━━ Reading passage ━━

Monday, 4 April 2016

Banks, Steel and The EU - The Banks

The threat to the steelworks at Port Talbot, and the rest of steel production in Britain, synthesises a range of ideas and issues I have written about over the last few years. The attitude of the Conservative government, when it comes to supporting industry, rather than propping up financial asset prices, is emblematic of the argument I have set out, in the past, that the conflict of material interest between fictitious capital and real industrial capital finds its reflection in the political responses of conservatism and social democracy.

A hundred billion pounds was spent bailing out and nationalising British banks, but the Tory government, in the words of Paul Mason, “does not give a shit”, when it comes to the steel industry, and the 40,000 jobs dependent on it. And let's be clear about what was being saved in the rescue of the banks. What was not being saved were the deposits of savers. In large part, those deposits were already secure, and various deposit guarantees provided by states enshrined that, though I doubt that when the next, bigger financial crash happens, they will be upheld, as experience in Cyprus indicates.

Also, what was not being saved were all of the mortgages and loans provided by the banks. They are part of the assets of the banks, not their liabilities. If a bank goes bust, as happened with Northern Rock, someone else, would pick up those assets, often on the cheap, as part of some new business.

Rather what was being saved were all of those other financial institutions, and all of those astronomically rich individual money capitalists to whom the banks and financial institutions owed money, money which, in reality, represented absolutely nothing more than hot air, which is contained in the various, massively inflated asset price bubbles.

The collapse of Lehman Brothers was the proof of it. If a bank like Lehman's collapsed, what were the actual ramifications? Lehman's, like Northern Rock, and every other bank, relied very little on savers' deposits. It provided the money-capital it required for its activities by borrowing itself in the money markets. The main people to lose money-capital, therefore, would be the bank's own share and bondholders, and its creditors, which, in this case are mainly the other banks and financial institutions from which it has borrowed money.

━━━

**Problem description:** Return the entire post on bank bailouts and British steel, word for word. The items that come next are separate material, unrelated to the post above.

━━ Dataset excerpts ━━

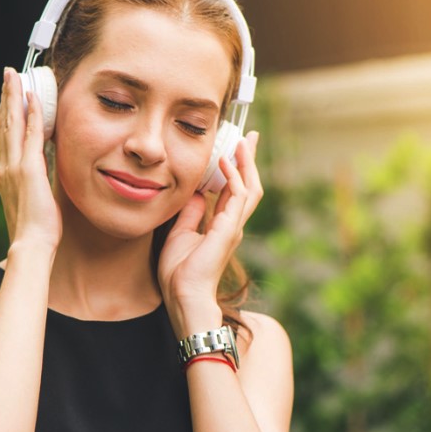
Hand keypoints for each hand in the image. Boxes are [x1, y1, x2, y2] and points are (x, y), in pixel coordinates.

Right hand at [0, 68, 61, 249]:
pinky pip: (31, 135)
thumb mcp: (35, 200)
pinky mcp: (29, 169)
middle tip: (9, 75)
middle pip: (5, 124)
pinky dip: (32, 115)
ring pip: (13, 124)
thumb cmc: (36, 230)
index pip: (6, 138)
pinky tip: (34, 99)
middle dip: (7, 98)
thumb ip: (37, 183)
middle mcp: (6, 167)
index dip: (7, 115)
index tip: (10, 97)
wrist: (31, 245)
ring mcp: (15, 167)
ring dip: (15, 98)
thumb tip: (45, 173)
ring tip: (16, 77)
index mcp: (7, 175)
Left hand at [157, 131, 262, 337]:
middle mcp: (232, 224)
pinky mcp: (230, 228)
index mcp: (222, 225)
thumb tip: (196, 193)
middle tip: (249, 137)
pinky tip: (225, 161)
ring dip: (246, 163)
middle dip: (249, 160)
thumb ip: (191, 213)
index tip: (233, 148)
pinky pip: (238, 196)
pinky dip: (233, 176)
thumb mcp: (180, 233)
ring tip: (243, 141)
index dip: (235, 169)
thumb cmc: (180, 272)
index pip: (233, 190)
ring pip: (249, 187)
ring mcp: (234, 226)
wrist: (184, 295)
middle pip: (248, 185)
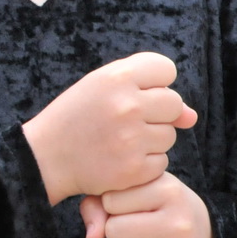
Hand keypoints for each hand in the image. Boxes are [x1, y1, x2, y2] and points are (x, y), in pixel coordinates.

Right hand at [22, 52, 196, 203]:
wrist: (45, 157)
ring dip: (151, 139)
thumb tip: (191, 117)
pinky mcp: (135, 168)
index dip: (154, 82)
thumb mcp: (100, 88)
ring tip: (119, 140)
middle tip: (126, 120)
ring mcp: (132, 138)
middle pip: (174, 103)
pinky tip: (120, 158)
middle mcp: (127, 105)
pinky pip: (162, 161)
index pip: (165, 68)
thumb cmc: (76, 117)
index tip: (135, 92)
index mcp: (115, 78)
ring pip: (169, 135)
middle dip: (157, 112)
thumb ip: (147, 90)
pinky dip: (145, 163)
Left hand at [82, 172, 221, 237]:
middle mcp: (181, 222)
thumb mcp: (132, 190)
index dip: (113, 206)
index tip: (132, 206)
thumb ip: (98, 202)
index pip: (109, 201)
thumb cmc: (153, 205)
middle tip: (136, 228)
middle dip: (117, 231)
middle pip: (114, 232)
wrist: (201, 230)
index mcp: (168, 190)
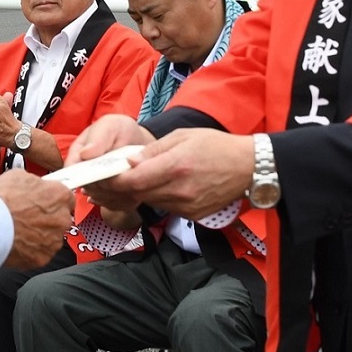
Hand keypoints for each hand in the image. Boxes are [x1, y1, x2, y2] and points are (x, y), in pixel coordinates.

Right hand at [0, 169, 75, 268]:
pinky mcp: (43, 258)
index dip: (54, 201)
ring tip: (18, 229)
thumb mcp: (19, 176)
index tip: (46, 202)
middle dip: (47, 219)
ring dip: (39, 235)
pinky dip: (30, 250)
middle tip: (27, 216)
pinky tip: (16, 241)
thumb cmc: (0, 200)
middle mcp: (62, 219)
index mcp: (59, 195)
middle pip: (60, 219)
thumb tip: (35, 186)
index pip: (67, 198)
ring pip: (51, 237)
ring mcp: (54, 240)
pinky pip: (39, 253)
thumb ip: (35, 183)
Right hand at [70, 116, 154, 212]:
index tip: (103, 173)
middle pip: (89, 188)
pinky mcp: (110, 200)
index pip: (72, 172)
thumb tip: (85, 154)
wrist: (138, 142)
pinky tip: (135, 186)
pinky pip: (116, 206)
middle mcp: (83, 175)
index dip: (85, 175)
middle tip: (125, 171)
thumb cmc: (120, 131)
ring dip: (120, 191)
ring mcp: (96, 190)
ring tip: (132, 175)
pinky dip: (128, 199)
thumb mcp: (110, 126)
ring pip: (103, 199)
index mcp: (77, 156)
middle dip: (109, 182)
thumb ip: (99, 137)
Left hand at [105, 128, 254, 219]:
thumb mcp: (183, 136)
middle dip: (123, 186)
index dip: (114, 180)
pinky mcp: (192, 215)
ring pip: (151, 201)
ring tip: (138, 178)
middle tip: (111, 177)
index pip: (133, 180)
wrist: (248, 167)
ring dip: (141, 192)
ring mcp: (187, 206)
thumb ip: (153, 151)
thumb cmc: (216, 146)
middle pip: (139, 193)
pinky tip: (164, 185)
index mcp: (175, 166)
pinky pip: (167, 207)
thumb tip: (128, 161)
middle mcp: (180, 190)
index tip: (103, 174)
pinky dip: (159, 197)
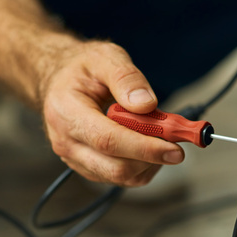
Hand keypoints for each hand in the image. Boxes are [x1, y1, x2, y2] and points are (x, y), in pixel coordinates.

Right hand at [41, 41, 184, 185]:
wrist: (60, 81)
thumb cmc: (82, 69)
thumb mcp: (104, 57)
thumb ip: (126, 78)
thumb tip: (147, 105)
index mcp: (66, 113)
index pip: (108, 140)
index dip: (144, 148)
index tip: (175, 148)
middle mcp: (66, 142)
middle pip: (115, 168)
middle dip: (152, 159)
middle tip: (177, 143)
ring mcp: (75, 159)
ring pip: (121, 177)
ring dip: (149, 162)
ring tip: (157, 134)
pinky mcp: (87, 168)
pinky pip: (120, 178)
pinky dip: (141, 166)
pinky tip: (146, 144)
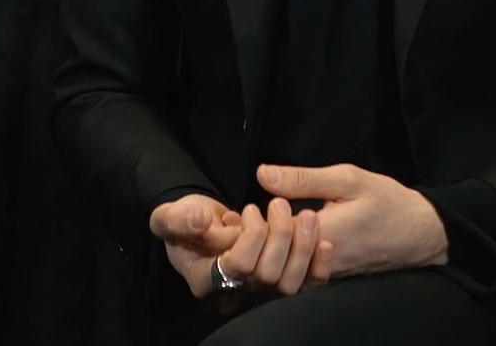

━━━

**Answer space:**
Monday, 4 April 2016

Banks, Steel and The EU - The Banks

The threat to the steelworks at Port Talbot, and the rest of steel production in Britain, synthesises a range of ideas and issues I have written about over the last few years. The attitude of the Conservative government, when it comes to supporting industry, rather than propping up financial asset prices, is emblematic of the argument I have set out, in the past, that the conflict of material interest between fictitious capital and real industrial capital finds its reflection in the political responses of conservatism and social democracy.

A hundred billion pounds was spent bailing out and nationalising British banks, but the Tory government, in the words of Paul Mason, “does not give a shit”, when it comes to the steel industry, and the 40,000 jobs dependent on it. And let's be clear about what was being saved in the rescue of the banks. What was not being saved were the deposits of savers. In large part, those deposits were already secure, and various deposit guarantees provided by states enshrined that, though I doubt that when the next, bigger financial crash happens, they will be upheld, as experience in Cyprus indicates.

Also, what was not being saved were all of the mortgages and loans provided by the banks. They are part of the assets of the banks, not their liabilities. If a bank goes bust, as happened with Northern Rock, someone else, would pick up those assets, often on the cheap, as part of some new business.

Rather what was being saved were all of those other financial institutions, and all of those astronomically rich individual money capitalists to whom the banks and financial institutions owed money, money which, in reality, represented absolutely nothing more than hot air, which is contained in the various, massively inflated asset price bubbles.

The collapse of Lehman Brothers was the proof of it. If a bank like Lehman's collapsed, what were the actual ramifications? Lehman's, like Northern Rock, and every other bank, relied very little on savers' deposits. It provided the money-capital it required for its activities by borrowing itself in the money markets. The main people to lose money-capital, therefore, would be the bank's own share and bondholders, and its creditors, which, in this case are mainly the other banks and financial institutions from which it has borrowed money.